Bir üniversitede ‘davranış bilimleri bölüm başkanlığı’ yapan, bir başka üniversitede ‘örgütsel davranış’ dersleri veren, uzuuun yıllardır AKP Grup başkan vekilliği yapan Mahir Ünal, Kahramanmaraş Uluslararası Kitap ve Kültür Fuarı’na katılıp kültürle, dille ilgili bir konuşma yapacaktı. ‘Dile hakim’ biri olarak düşündü taşındı ‘anlamlı’ bir konuşma hazırladı. Kürsüde bilgilerini paylaşırken şöyle dedi:

“Tarihteki en sert kültürel devrim Türkiye’de yaşanmıştır. Mesela Fransız devrimi her şeyi yıkmıştır ama lügate dokunmamıştır. Yine en sert devrimlerden bir tanesi Mao’nun Çin kültür devrimidir. Lügate dokunmamıştır. Ama maalesef bir kültür devrimi olarak Cumhuriyet; bizim lügatimizi, alfabemizi, dilimizi hasılı bütün düşünme setlerimizi yok etmiştir!”

Millet, Cumhuriyet’e sinirlenen Ünal’a çok kızdı. Onlar pek önemli değildi ama, Cumhur ittifakının ortağı Bahçeli fena bozuldu, nasıl böyle laf edersin falan dedi.

AKP lügatini(!) hasılı partisindeki düşünme setlerini(!) gayet iyi tanıyan Ünal’dan açıklama geldi: “Grup başkan vekilliği görevimden affımı talep ettim. Genel Başkanımız ve Cumhurbaşkanımız Sayın Recep Tayyip Erdoğan’a bugüne kadar şahsıma duyduğu güven ve verdiği sorumluluklar için müteşekkirim!”

Ünal affını isteyince koltuk boş kalacak değil ya...

“5 Aralık, Türk kadınına seçme ve seçilme hakkı verilmesi ile alakalı bir gündür. Çok önemli. Fakat, bu hakkın oy verme anlamında kullanılması 2013 yılına kadar olmuştur! Ama 2013 yılında ilk defa 5 tane kadın milletvekilimiz başörtülü olarak Meclis’e girdiler. 80 yıl gasp ettiğiniz kadınların haklarıyla alakalı neredesiniz? Kadınların bu haklarını kullanmasından bahsediyorsak, bunu hayata geçiren AK Parti’dir, öncüsü sayın Cumhurbaşkanımızdır” diyen...
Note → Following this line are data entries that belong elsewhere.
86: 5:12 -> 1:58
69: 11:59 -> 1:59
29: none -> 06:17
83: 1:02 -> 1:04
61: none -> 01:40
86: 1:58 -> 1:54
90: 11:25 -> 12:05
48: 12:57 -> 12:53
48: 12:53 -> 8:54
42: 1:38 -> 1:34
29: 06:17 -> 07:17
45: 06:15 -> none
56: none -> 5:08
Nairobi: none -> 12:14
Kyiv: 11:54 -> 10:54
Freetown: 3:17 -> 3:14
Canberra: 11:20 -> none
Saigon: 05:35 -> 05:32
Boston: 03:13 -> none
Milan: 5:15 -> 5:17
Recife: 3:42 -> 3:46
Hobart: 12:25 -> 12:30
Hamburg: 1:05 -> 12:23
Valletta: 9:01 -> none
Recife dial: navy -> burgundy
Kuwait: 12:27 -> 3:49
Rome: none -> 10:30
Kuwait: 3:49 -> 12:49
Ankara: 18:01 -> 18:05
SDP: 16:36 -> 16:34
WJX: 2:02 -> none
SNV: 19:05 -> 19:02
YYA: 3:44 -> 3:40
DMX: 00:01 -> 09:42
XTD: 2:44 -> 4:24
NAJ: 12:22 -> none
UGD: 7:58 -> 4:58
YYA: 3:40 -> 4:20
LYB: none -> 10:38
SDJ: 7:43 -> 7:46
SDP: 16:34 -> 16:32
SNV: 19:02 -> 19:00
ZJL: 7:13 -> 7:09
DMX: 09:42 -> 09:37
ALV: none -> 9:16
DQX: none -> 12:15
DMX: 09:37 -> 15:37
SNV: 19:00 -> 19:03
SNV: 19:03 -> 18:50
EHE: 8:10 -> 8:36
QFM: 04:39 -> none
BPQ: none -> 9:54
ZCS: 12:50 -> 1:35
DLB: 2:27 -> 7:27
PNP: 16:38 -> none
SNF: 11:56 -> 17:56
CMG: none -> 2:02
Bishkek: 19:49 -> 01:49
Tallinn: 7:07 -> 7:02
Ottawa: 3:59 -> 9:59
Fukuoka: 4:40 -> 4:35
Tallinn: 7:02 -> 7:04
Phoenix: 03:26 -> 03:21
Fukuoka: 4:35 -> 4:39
“Ben Türkiye’de çıplak arama olduğuna asla inanmıyorum, yok böyle bir şey. Çıplak arandığını söyleyen onurlu kadın, ahlaklı kadın bu durumu şikayet etmek için bir sene beklemez” diyen...

Boğaziçi Üniversitesi’ne rektör seçilir gibi değil AKP’ye grup başkan vekili gibi atandığı için tepki gösterilen Melih Bulu hakkında, “Melih Bey’i yakinen tanıyorum. Bizim arkadaşımız, dostumuz. AK Parti’de görev yaptık” diyen...

Selahattin Demirtaş’a akıl verip, “Demirtaş’ın kullandığı dil, Öcalan’ın dilinden çok farklı! Kendisine onu rehber alması lazım” diyen Özlem Zengin, 1 Kasım’da Mahir Ünal’ın koltuğuna getirildi! Hatta, yeni görevinden ötürü Sivil Toplum ve Halkla İlişkiler Başkanlığı görevini Belgin Uygur’a devredip, kameralara poz verdi.

Fakat, hem memleketimizde hem de AKP dahil tüm siyasi partilerimizde ileri demokrasi olduğu için, kararlar ‘birlikte’ alınırdı(!)

2 Kasım oldu, AKP Genel Başkanı Erdoğan, grup toplantısında şöyle dedi: “Grup başkan vekilimiz Mahir Ünal’ın affı ile boşalan yere Özlem Zengin arkadaşımızı teklif ediyoruz!”

***

Aflar baş döndürüyor doğrusu...

“Bir gece yattık sabaha kalktık, o dil yok! Türkçe’nin mevcut kelime hazinesiyle felsefe yapamazsınız” diyecek kadar ‘dile ve felsefeye’ hakim olduğu için ‘Cumhuriyet dilimizi yok etti’ diyen Ünal’ı affeden dünya liderimiz.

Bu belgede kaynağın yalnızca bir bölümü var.